━━━ Given information ━━━

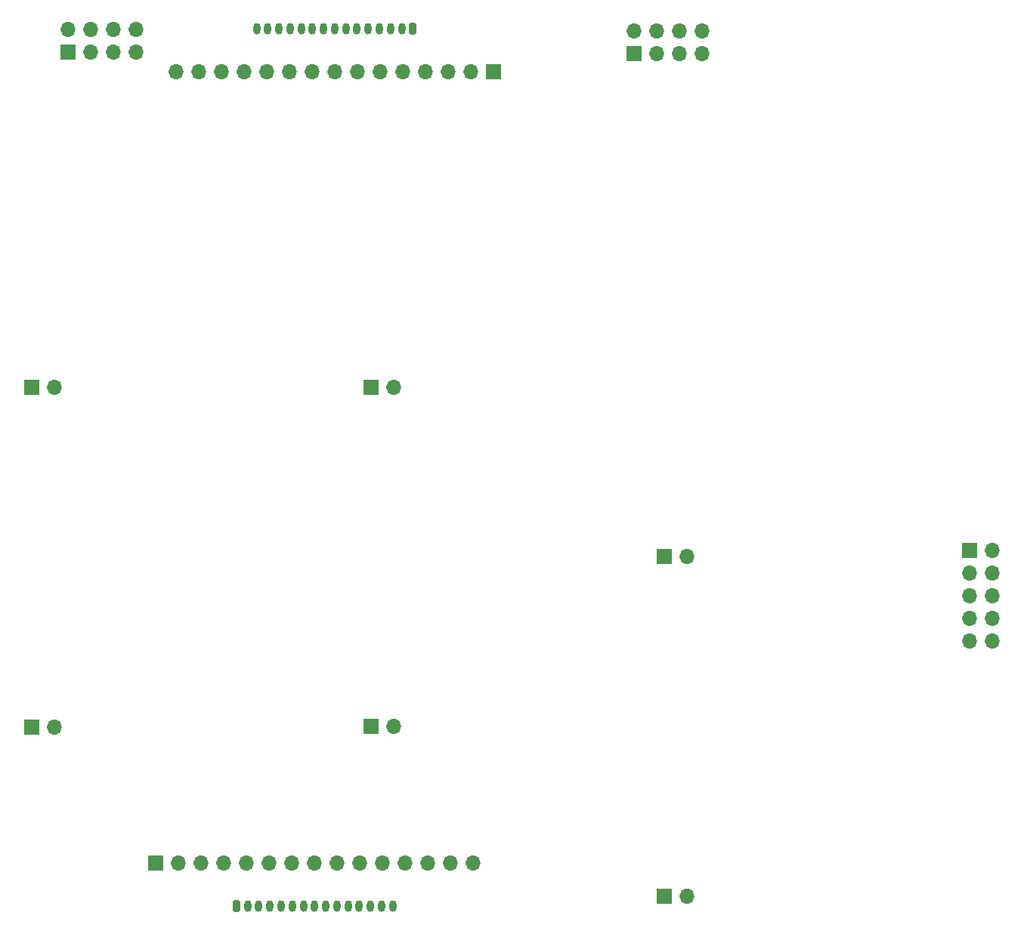
<source format=gbr>
%TF.GenerationSoftware,KiCad,Pcbnew,7.0.9*%
%TF.CreationDate,2023-12-28T17:43:22+09:00*%
%TF.ProjectId,arcade_input_panel_support,61726361-6465-45f6-996e-7075745f7061,2*%
%TF.SameCoordinates,PX2246a88PY7fa82d0*%
%TF.FileFunction,Soldermask,Top*%
%TF.FilePolarity,Negative*%
%FSLAX46Y46*%
G04 Gerber Fmt 4.6, Leading zero omitted, Abs format (unit mm)*
G04 Created by KiCad (PCBNEW 7.0.9) date 2023-12-28 17:43:22*
%MOMM*%
%LPD*%
G01*
G04 APERTURE LIST*
G04 Aperture macros list*
%AMRoundRect*
0 Rectangle with rounded corners*
0 $1 Rounding radius*
0 $2 $3 $4 $5 $6 $7 $8 $9 X,Y pos of 4 corners*
0 Add a 4 corners polygon primitive as box body*
4,1,4,$2,$3,$4,$5,$6,$7,$8,$9,$2,$3,0*
0 Add four circle primitives for the rounded corners*
1,1,$1+$1,$2,$3*
1,1,$1+$1,$4,$5*
1,1,$1+$1,$6,$7*
1,1,$1+$1,$8,$9*
0 Add four rect primitives between the rounded corners*
20,1,$1+$1,$2,$3,$4,$5,0*
20,1,$1+$1,$4,$5,$6,$7,0*
20,1,$1+$1,$6,$7,$8,$9,0*
20,1,$1+$1,$8,$9,$2,$3,0*%
G04 Aperture macros list end*
%ADD10R,1.700000X1.700000*%
%ADD11O,1.700000X1.700000*%
%ADD12RoundRect,0.200000X-0.200000X-0.450000X0.200000X-0.450000X0.200000X0.450000X-0.200000X0.450000X0*%
%ADD13O,0.800000X1.300000*%
%ADD14RoundRect,0.200000X0.200000X0.450000X-0.200000X0.450000X-0.200000X-0.450000X0.200000X-0.450000X0*%
G04 APERTURE END LIST*
D10*
%TO.C,J4*%
X20955000Y7493000D03*
D11*
X23495000Y7493000D03*
X26035000Y7493000D03*
X28575000Y7493000D03*
X31115000Y7493000D03*
X33655000Y7493000D03*
X36195000Y7493000D03*
X38735000Y7493000D03*
X41275000Y7493000D03*
X43815000Y7493000D03*
X46355000Y7493000D03*
X48895000Y7493000D03*
X51435000Y7493000D03*
X53975000Y7493000D03*
X56515000Y7493000D03*
%TD*%
D10*
%TO.C,J12*%
X77978000Y41910000D03*
D11*
X80518000Y41910000D03*
%TD*%
D10*
%TO.C,J14*%
X11176000Y98425000D03*
D11*
X11176000Y100965000D03*
X13716000Y98425000D03*
X13716000Y100965000D03*
X16256000Y98425000D03*
X16256000Y100965000D03*
X18796000Y98425000D03*
X18796000Y100965000D03*
%TD*%
D10*
%TO.C,J15*%
X74549000Y98298000D03*
D11*
X74549000Y100838000D03*
X77089000Y98298000D03*
X77089000Y100838000D03*
X79629000Y98298000D03*
X79629000Y100838000D03*
X82169000Y98298000D03*
X82169000Y100838000D03*
%TD*%
D10*
%TO.C,J3*%
X58801000Y96266000D03*
D11*
X56261000Y96266000D03*
X53721000Y96266000D03*
X51181000Y96266000D03*
X48641000Y96266000D03*
X46101000Y96266000D03*
X43561000Y96266000D03*
X41021000Y96266000D03*
X38481000Y96266000D03*
X35941000Y96266000D03*
X33401000Y96266000D03*
X30861000Y96266000D03*
X28321000Y96266000D03*
X25781000Y96266000D03*
X23241000Y96266000D03*
%TD*%
D10*
%TO.C,J10*%
X7112000Y60833000D03*
D11*
X9652000Y60833000D03*
%TD*%
D10*
%TO.C,J8*%
X7112000Y22733000D03*
D11*
X9652000Y22733000D03*
%TD*%
D10*
%TO.C,J11*%
X45085000Y60833000D03*
D11*
X47625000Y60833000D03*
%TD*%
D12*
%TO.C,J2*%
X30025000Y2692400D03*
D13*
X31275000Y2692400D03*
X32525000Y2692400D03*
X33775000Y2692400D03*
X35025000Y2692400D03*
X36275000Y2692400D03*
X37525000Y2692400D03*
X38775000Y2692400D03*
X40025000Y2692400D03*
X41275000Y2692400D03*
X42525000Y2692400D03*
X43775000Y2692400D03*
X45025000Y2692400D03*
X46275000Y2692400D03*
X47525000Y2692400D03*
%TD*%
D14*
%TO.C,J1*%
X49784000Y101092000D03*
D13*
X48534000Y101092000D03*
X47284000Y101092000D03*
X46034000Y101092000D03*
X44784000Y101092000D03*
X43534000Y101092000D03*
X42284000Y101092000D03*
X41034000Y101092000D03*
X39784000Y101092000D03*
X38534000Y101092000D03*
X37284000Y101092000D03*
X36034000Y101092000D03*
X34784000Y101092000D03*
X33534000Y101092000D03*
X32284000Y101092000D03*
%TD*%
D10*
%TO.C,J13*%
X77978000Y3810000D03*
D11*
X80518000Y3810000D03*
%TD*%
D10*
%TO.C,J7*%
X112141000Y42545000D03*
D11*
X114681000Y42545000D03*
X112141000Y40005000D03*
X114681000Y40005000D03*
X112141000Y37465000D03*
X114681000Y37465000D03*
X112141000Y34925000D03*
X114681000Y34925000D03*
X112141000Y32385000D03*
X114681000Y32385000D03*
%TD*%
D10*
%TO.C,J9*%
X45085000Y22860000D03*
D11*
X47625000Y22860000D03*
%TD*%
M02*

</source>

━━━

Problem requirements ::
Transcribe the full listing above exactly as it stands, minus the pictures.

Written answer ::
<source format=gbr>
%TF.GenerationSoftware,KiCad,Pcbnew,7.0.9*%
%TF.CreationDate,2023-12-28T17:43:22+09:00*%
%TF.ProjectId,arcade_input_panel_support,61726361-6465-45f6-996e-7075745f7061,2*%
%TF.SameCoordinates,PX2246a88PY7fa82d0*%
%TF.FileFunction,Soldermask,Top*%
%TF.FilePolarity,Negative*%
%FSLAX46Y46*%
G04 Gerber Fmt 4.6, Leading zero omitted, Abs format (unit mm)*
G04 Created by KiCad (PCBNEW 7.0.9) date 2023-12-28 17:43:22*
%MOMM*%
%LPD*%
G01*
G04 APERTURE LIST*
G04 Aperture macros list*
%AMRoundRect*
0 Rectangle with rounded corners*
0 $1 Rounding radius*
0 $2 $3 $4 $5 $6 $7 $8 $9 X,Y pos of 4 corners*
0 Add a 4 corners polygon primitive as box body*
4,1,4,$2,$3,$4,$5,$6,$7,$8,$9,$2,$3,0*
0 Add four circle primitives for the rounded corners*
1,1,$1+$1,$2,$3*
1,1,$1+$1,$4,$5*
1,1,$1+$1,$6,$7*
1,1,$1+$1,$8,$9*
0 Add four rect primitives between the rounded corners*
20,1,$1+$1,$2,$3,$4,$5,0*
20,1,$1+$1,$4,$5,$6,$7,0*
20,1,$1+$1,$6,$7,$8,$9,0*
20,1,$1+$1,$8,$9,$2,$3,0*%
G04 Aperture macros list end*
%ADD10R,1.700000X1.700000*%
%ADD11O,1.700000X1.700000*%
%ADD12RoundRect,0.200000X-0.200000X-0.450000X0.200000X-0.450000X0.200000X0.450000X-0.200000X0.450000X0*%
%ADD13O,0.800000X1.300000*%
%ADD14RoundRect,0.200000X0.200000X0.450000X-0.200000X0.450000X-0.200000X-0.450000X0.200000X-0.450000X0*%
G04 APERTURE END LIST*
D10*
%TO.C,J4*%
X20955000Y7493000D03*
D11*
X23495000Y7493000D03*
X26035000Y7493000D03*
X28575000Y7493000D03*
X31115000Y7493000D03*
X33655000Y7493000D03*
X36195000Y7493000D03*
X38735000Y7493000D03*
X41275000Y7493000D03*
X43815000Y7493000D03*
X46355000Y7493000D03*
X48895000Y7493000D03*
X51435000Y7493000D03*
X53975000Y7493000D03*
X56515000Y7493000D03*
%TD*%
D10*
%TO.C,J12*%
X77978000Y41910000D03*
D11*
X80518000Y41910000D03*
%TD*%
D10*
%TO.C,J14*%
X11176000Y98425000D03*
D11*
X11176000Y100965000D03*
X13716000Y98425000D03*
X13716000Y100965000D03*
X16256000Y98425000D03*
X16256000Y100965000D03*
X18796000Y98425000D03*
X18796000Y100965000D03*
%TD*%
D10*
%TO.C,J15*%
X74549000Y98298000D03*
D11*
X74549000Y100838000D03*
X77089000Y98298000D03*
X77089000Y100838000D03*
X79629000Y98298000D03*
X79629000Y100838000D03*
X82169000Y98298000D03*
X82169000Y100838000D03*
%TD*%
D10*
%TO.C,J3*%
X58801000Y96266000D03*
D11*
X56261000Y96266000D03*
X53721000Y96266000D03*
X51181000Y96266000D03*
X48641000Y96266000D03*
X46101000Y96266000D03*
X43561000Y96266000D03*
X41021000Y96266000D03*
X38481000Y96266000D03*
X35941000Y96266000D03*
X33401000Y96266000D03*
X30861000Y96266000D03*
X28321000Y96266000D03*
X25781000Y96266000D03*
X23241000Y96266000D03*
%TD*%
D10*
%TO.C,J10*%
X7112000Y60833000D03*
D11*
X9652000Y60833000D03*
%TD*%
D10*
%TO.C,J8*%
X7112000Y22733000D03*
D11*
X9652000Y22733000D03*
%TD*%
D10*
%TO.C,J11*%
X45085000Y60833000D03*
D11*
X47625000Y60833000D03*
%TD*%
D12*
%TO.C,J2*%
X30025000Y2692400D03*
D13*
X31275000Y2692400D03*
X32525000Y2692400D03*
X33775000Y2692400D03*
X35025000Y2692400D03*
X36275000Y2692400D03*
X37525000Y2692400D03*
X38775000Y2692400D03*
X40025000Y2692400D03*
X41275000Y2692400D03*
X42525000Y2692400D03*
X43775000Y2692400D03*
X45025000Y2692400D03*
X46275000Y2692400D03*
X47525000Y2692400D03*
%TD*%
D14*
%TO.C,J1*%
X49784000Y101092000D03*
D13*
X48534000Y101092000D03*
X47284000Y101092000D03*
X46034000Y101092000D03*
X44784000Y101092000D03*
X43534000Y101092000D03*
X42284000Y101092000D03*
X41034000Y101092000D03*
X39784000Y101092000D03*
X38534000Y101092000D03*
X37284000Y101092000D03*
X36034000Y101092000D03*
X34784000Y101092000D03*
X33534000Y101092000D03*
X32284000Y101092000D03*
%TD*%
D10*
%TO.C,J13*%
X77978000Y3810000D03*
D11*
X80518000Y3810000D03*
%TD*%
D10*
%TO.C,J7*%
X112141000Y42545000D03*
D11*
X114681000Y42545000D03*
X112141000Y40005000D03*
X114681000Y40005000D03*
X112141000Y37465000D03*
X114681000Y37465000D03*
X112141000Y34925000D03*
X114681000Y34925000D03*
X112141000Y32385000D03*
X114681000Y32385000D03*
%TD*%
D10*
%TO.C,J9*%
X45085000Y22860000D03*
D11*
X47625000Y22860000D03*
%TD*%
M02*

</source>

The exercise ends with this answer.